#### [PROVIDED TEXT]
= Beginning of Section =

‘Greed and Graft Killed Our Children’
Peter Harmsen reports in the Age:
Locals have a simple answer for why the four-storey Juyuan Middle School collapsed during the China quake, killing hundreds of children, while nearby buildings stayed standing: greed.
“Look at the building materials they used,” said one resident in this rural community in south-west China. “The cement wasn’t mixed with water in the right proportion. There are not enough steel beams. The sand isn’t clean.”
Whether short-cuts were taken to build schools has become a pressing issue following Monday’s quake, as China grapples with the fact that so many children were among the more than 50,000 people thought killed in the disaster.
Nearly 7000 schools — a disproportionately high number of buildings — were destroyed in Sichuan province by the 7.9-magnitude quake, which struck in the afternoon when many students were in class or taking their daily nap.




POSTED COMMENTS: One Response
I am sure many of us would agree that a proper investigation should be done into this disaster quake, why so many people, esp students died. China’s govt. has habit of disgracefully covering up all their mistakes and blame on others, but this time, people won’t let it cover up again, its 21st century, people’s power. Following lines are from the Time magazine about the quake victims::
“It was built out of tofu,” says Hu Yuefu, 44, of the school building that collapsed in the magnitude 7.9 quake and killed his 15-year-old daughter Huishan. He believes local government officials and the building contractors are responsible. As he speaks, a crowd gathers around to listen and offer their support. “I hope there is an investigation,” Hu says. “Otherwise, there are a thousand parents who would beat them to death.”
“The government and the construction companies collude with each other,” says Hu, whose daughter’s corpse was pulled out from the Juyuan Middle School two hours after it collapsed on Monday. “It’s in their interest to build them poorly.”
“After the disaster is over, there should be an investigation of who built the schools, the material problems and whether there was a problem of corruption. I think there definitely was,” wrote one person on a Tianya web forum.
“How could a place with so many people inside not be built better? That’s what I want to know. We should not forget a lesson that has been learned in blood.”

= End of Section =

#### [MATERIAL SUPPLIED]

= Beginning of Section =

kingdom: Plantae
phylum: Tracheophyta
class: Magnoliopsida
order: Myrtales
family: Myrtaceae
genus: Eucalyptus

= End of Section =

#### [ASSIGNMENT]
Type out the stretch of the school collapse article from "Nearly 7000 schools" through "their daily nap.". The listing has no connection to the article on the school collapse.

#### [COMPLETED EXERCISE]
Nearly 7000 schools — a disproportionately high number of buildings — were destroyed in Sichuan province by the 7.9-magnitude quake, which struck in the afternoon when many students were in class or taking their daily nap.